§ Work order:
Reproduce the material from its first line through the line containing "Israel Israel är", both included, keeping each line word for word.
************
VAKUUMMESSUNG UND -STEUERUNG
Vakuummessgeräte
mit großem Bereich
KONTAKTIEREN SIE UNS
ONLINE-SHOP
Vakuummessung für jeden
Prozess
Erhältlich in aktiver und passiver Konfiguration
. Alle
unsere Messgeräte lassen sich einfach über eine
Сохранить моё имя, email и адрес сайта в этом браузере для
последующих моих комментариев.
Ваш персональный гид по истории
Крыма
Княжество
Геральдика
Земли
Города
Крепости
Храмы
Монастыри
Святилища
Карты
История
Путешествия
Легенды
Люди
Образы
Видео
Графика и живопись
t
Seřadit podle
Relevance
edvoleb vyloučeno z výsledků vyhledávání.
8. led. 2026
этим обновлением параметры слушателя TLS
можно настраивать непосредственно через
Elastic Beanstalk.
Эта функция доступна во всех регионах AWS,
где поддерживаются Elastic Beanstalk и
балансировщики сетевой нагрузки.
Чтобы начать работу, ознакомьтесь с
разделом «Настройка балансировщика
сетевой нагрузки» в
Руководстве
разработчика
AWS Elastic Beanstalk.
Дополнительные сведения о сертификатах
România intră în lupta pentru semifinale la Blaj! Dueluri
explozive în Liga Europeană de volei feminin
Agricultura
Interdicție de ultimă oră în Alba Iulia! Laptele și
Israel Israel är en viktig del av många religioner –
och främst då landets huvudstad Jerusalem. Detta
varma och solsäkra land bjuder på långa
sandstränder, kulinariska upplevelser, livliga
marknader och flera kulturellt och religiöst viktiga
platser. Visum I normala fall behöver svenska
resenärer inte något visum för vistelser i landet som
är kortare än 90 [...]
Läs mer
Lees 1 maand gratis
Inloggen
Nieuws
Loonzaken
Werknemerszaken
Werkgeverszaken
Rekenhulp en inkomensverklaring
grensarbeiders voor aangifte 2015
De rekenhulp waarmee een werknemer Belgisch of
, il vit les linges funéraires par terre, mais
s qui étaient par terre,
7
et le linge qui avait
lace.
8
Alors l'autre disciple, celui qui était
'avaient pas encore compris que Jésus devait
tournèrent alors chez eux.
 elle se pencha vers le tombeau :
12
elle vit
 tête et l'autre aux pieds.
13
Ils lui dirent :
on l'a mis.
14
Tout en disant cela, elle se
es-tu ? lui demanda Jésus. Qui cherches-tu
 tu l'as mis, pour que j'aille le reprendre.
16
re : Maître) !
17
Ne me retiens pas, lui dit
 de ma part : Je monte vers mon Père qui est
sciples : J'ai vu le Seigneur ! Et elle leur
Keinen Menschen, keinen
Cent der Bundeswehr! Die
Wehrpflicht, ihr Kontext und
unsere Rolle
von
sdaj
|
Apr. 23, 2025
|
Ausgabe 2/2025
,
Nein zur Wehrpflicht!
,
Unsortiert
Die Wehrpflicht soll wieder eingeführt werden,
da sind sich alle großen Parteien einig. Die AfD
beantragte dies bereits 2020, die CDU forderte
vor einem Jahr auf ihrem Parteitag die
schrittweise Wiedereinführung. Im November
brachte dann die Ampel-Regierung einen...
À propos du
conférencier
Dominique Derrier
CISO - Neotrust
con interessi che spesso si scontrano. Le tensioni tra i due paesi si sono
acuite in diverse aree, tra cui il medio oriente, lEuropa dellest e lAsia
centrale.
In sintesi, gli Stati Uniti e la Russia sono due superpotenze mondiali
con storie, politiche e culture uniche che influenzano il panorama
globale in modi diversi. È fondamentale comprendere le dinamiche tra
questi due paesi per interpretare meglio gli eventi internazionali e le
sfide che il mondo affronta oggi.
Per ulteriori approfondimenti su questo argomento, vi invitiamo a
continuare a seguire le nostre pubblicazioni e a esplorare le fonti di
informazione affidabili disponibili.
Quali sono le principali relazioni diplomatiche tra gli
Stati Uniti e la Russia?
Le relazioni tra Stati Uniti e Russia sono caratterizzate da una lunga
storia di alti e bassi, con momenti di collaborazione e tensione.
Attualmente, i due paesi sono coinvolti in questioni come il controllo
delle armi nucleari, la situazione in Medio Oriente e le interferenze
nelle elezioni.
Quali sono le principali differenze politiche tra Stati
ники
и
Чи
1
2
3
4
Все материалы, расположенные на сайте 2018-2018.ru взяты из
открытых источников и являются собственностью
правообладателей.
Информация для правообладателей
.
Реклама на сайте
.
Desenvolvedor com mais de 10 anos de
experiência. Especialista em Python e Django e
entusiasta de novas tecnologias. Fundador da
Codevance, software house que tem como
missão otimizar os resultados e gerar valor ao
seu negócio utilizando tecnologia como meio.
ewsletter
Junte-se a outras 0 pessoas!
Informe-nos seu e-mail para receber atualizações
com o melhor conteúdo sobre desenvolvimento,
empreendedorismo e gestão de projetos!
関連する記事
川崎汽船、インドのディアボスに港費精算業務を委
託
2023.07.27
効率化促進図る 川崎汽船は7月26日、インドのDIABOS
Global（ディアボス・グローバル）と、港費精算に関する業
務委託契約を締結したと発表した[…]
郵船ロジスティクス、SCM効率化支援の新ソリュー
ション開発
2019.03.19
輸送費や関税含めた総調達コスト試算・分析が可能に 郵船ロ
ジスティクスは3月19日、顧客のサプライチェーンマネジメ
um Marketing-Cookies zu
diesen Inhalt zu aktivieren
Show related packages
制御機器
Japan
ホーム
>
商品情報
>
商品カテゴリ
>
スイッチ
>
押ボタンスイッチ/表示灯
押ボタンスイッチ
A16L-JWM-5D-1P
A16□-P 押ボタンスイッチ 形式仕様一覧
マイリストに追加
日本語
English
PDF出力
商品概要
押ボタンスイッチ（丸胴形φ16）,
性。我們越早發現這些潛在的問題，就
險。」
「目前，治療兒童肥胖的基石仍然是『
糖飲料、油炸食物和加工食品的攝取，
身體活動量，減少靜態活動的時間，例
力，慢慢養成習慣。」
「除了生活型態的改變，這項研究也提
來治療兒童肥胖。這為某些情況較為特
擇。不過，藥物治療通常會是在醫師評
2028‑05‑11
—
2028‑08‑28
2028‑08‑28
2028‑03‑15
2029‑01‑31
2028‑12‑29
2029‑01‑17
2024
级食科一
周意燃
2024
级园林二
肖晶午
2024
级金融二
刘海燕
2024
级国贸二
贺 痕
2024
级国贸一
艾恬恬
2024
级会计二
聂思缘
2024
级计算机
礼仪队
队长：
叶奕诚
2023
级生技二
************
§ Answer space:
VAKUUMMESSUNG UND -STEUERUNG
Vakuummessgeräte
mit großem Bereich
KONTAKTIEREN SIE UNS
ONLINE-SHOP
Vakuummessung für jeden
Prozess
Erhältlich in aktiver und passiver Konfiguration
. Alle
unsere Messgeräte lassen sich einfach über eine
Сохранить моё имя, email и адрес сайта в этом браузере для
последующих моих комментариев.
Ваш персональный гид по истории
Крыма
Княжество
Геральдика
Земли
Города
Крепости
Храмы
Монастыри
Святилища
Карты
История
Путешествия
Легенды
Люди
Образы
Видео
Графика и живопись
t
Seřadit podle
Relevance
edvoleb vyloučeno z výsledků vyhledávání.
8. led. 2026
этим обновлением параметры слушателя TLS
можно настраивать непосредственно через
Elastic Beanstalk.
Эта функция доступна во всех регионах AWS,
где поддерживаются Elastic Beanstalk и
балансировщики сетевой нагрузки.
Чтобы начать работу, ознакомьтесь с
разделом «Настройка балансировщика
сетевой нагрузки» в
Руководстве
разработчика
AWS Elastic Beanstalk.
Дополнительные сведения о сертификатах
România intră în lupta pentru semifinale la Blaj! Dueluri
explozive în Liga Europeană de volei feminin
Agricultura
Interdicție de ultimă oră în Alba Iulia! Laptele și
Israel Israel är en viktig del av många religioner –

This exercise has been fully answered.